Interesting. It might make be fun to try and look for "process oriented" vs. "existence/properties" oriented people around, and will sure make for some entertaining lunchtime discussions...

Like the thing with algebra-oriented vs calculus-oriented people eating corn: http://bentilly.blogspot.ro/2010/08/analysis-vs-algebra-pred... :)

I tend to be process oriented by default I guess, even your sine example... The sine function only "clicked" for me after I saw it as the y projection of the radius of the trigonometric circle and imagined that if you attached a pen to this point moving on the y axis while a paper scrolled at constant speed behind it you'd get that ondulating line. Now, I understand that this way of thinking quite biased (I tend to get very good intuitions about "how to build things" but not very good at explaining why they work afterwards), and it can make me miss obvious shortcuts, like looking for what properties and relationships conserve etc. and this is why I make an effort do more "what is" type of thinking about stuff... but "how to" thinking just seems more natural to me. Maybe it's "scientists" vs. "engineers" thing and programming just happens to be a middle-ground where both kinds of people are frequent :)

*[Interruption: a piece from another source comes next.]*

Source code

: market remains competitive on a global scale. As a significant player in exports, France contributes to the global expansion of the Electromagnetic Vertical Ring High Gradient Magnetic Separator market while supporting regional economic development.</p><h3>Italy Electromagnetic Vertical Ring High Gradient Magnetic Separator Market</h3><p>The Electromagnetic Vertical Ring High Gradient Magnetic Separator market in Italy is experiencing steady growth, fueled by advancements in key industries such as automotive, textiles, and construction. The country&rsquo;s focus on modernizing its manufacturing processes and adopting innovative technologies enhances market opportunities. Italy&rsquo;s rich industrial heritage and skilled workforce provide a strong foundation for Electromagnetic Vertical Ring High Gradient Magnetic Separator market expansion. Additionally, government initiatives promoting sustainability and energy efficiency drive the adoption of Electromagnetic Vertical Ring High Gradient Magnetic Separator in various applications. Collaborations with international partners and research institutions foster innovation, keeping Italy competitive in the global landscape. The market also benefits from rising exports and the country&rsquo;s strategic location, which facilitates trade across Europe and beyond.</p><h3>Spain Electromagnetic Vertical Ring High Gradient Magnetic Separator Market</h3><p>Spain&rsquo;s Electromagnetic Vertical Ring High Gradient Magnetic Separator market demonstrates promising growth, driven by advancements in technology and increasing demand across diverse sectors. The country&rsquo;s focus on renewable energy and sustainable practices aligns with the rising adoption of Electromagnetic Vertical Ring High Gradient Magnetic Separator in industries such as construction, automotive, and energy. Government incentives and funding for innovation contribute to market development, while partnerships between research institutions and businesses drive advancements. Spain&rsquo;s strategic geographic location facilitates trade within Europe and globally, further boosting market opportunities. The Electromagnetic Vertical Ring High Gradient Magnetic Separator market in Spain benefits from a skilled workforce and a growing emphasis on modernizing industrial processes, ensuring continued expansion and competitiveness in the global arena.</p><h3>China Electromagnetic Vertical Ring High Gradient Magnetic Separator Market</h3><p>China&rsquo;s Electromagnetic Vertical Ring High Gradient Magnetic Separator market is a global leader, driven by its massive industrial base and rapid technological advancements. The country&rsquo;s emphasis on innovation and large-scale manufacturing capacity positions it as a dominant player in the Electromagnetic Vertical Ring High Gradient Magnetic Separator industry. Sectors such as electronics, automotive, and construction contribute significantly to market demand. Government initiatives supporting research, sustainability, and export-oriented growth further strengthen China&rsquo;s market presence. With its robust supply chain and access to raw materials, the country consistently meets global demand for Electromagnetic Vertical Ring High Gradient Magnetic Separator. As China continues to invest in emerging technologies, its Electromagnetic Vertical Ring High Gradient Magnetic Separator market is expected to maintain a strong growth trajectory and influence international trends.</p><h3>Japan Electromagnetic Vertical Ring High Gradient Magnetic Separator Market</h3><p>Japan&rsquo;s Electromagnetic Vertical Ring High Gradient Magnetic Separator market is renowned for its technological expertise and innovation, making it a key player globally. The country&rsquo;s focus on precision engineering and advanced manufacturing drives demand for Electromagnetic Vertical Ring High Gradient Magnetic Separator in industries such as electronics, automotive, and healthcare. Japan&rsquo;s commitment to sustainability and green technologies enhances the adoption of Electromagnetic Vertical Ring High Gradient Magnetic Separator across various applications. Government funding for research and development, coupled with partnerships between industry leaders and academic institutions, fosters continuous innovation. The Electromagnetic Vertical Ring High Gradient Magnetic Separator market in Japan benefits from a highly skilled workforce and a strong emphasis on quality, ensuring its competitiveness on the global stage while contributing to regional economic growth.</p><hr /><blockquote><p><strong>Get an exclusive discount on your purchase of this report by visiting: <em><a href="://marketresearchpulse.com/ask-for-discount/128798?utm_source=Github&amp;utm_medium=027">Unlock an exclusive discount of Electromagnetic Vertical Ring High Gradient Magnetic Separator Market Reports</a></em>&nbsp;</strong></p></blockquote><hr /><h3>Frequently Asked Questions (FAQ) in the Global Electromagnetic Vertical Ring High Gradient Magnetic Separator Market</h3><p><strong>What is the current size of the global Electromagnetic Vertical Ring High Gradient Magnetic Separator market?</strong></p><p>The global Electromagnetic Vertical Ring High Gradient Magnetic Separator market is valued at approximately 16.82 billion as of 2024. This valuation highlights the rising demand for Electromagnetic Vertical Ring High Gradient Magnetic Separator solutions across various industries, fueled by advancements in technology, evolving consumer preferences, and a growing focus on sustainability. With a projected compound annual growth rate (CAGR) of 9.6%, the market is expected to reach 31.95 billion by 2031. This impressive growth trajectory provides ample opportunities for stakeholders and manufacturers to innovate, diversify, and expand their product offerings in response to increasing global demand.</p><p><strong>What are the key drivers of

By the way, I relate to the sine as y projection of a unit circle too, far more than the triangle ratio.

But I relate to it by thinking of the y coordinates of the points between x=-1..1 in a unit-circle, without any drawing utensils/pens/etc.

I don't see why it makes anything easier to consider the process here, rather than just the set of y points, I need to ask some people at work to see how others see it.

Can more people chime in here, perhaps?

Just to make something clear before going away from this discussion: by "process" I don't necessarily think in terms of the drawing utensils/paper etc., I see it more as a "process of generating pixels or data points in a time dependent fashion and visualizing the animation of of the production instructions' results in my head". Or even more abstractly as an abstract ordered sets of instructions that mutate some shared state, it doesn't have to be something visual.

Yeah, I guess less abstract-minded process-thinkers would be more fixated to physical tools and representations, as physical reality is where this way of thinking originated I guess. I imagine drawing something in the sand then erasing it and drawing something else as a story teller moved to illustrating some other stage of the story he was telling Or using an abbacus with beads on a string. Generalize and abstract from this and a von-neumann machine with a bunch of registers suddenly becomes a pretty intuitive way to think about computing things and writing programs... then generalize more and from registers you get to variables, even more and you can have pointers.

It's quite a simple conceptual route from the intuitions of cave men drawing in the sand to programming in C (a good one if you really want to sound condescending to C programmers....) Whereas the conceptual route to lambda calculus and category theory and type systems and monads... that's a long, alien and tortuous one, even if it seems to lead to a wonderful castle.

...ok, now back to banging more imperative oop code for work together with my fellow coding cavemen :)

I don't see how you can separate the two. A point on a unit circle describes a triangle formed by the horizontal step along the X axis, and then a vertical step to get to the circle. The sine is the vertical step, for a unit circle. For a non-unit circle, this has the wrong scale, which is normalized by dividing by the circle radius. And that radius happens to be the third side of the triangle, the hypotenuse. You can ignore the triangle aspect when you assume the unit circle, which makes the hypotenuse 1.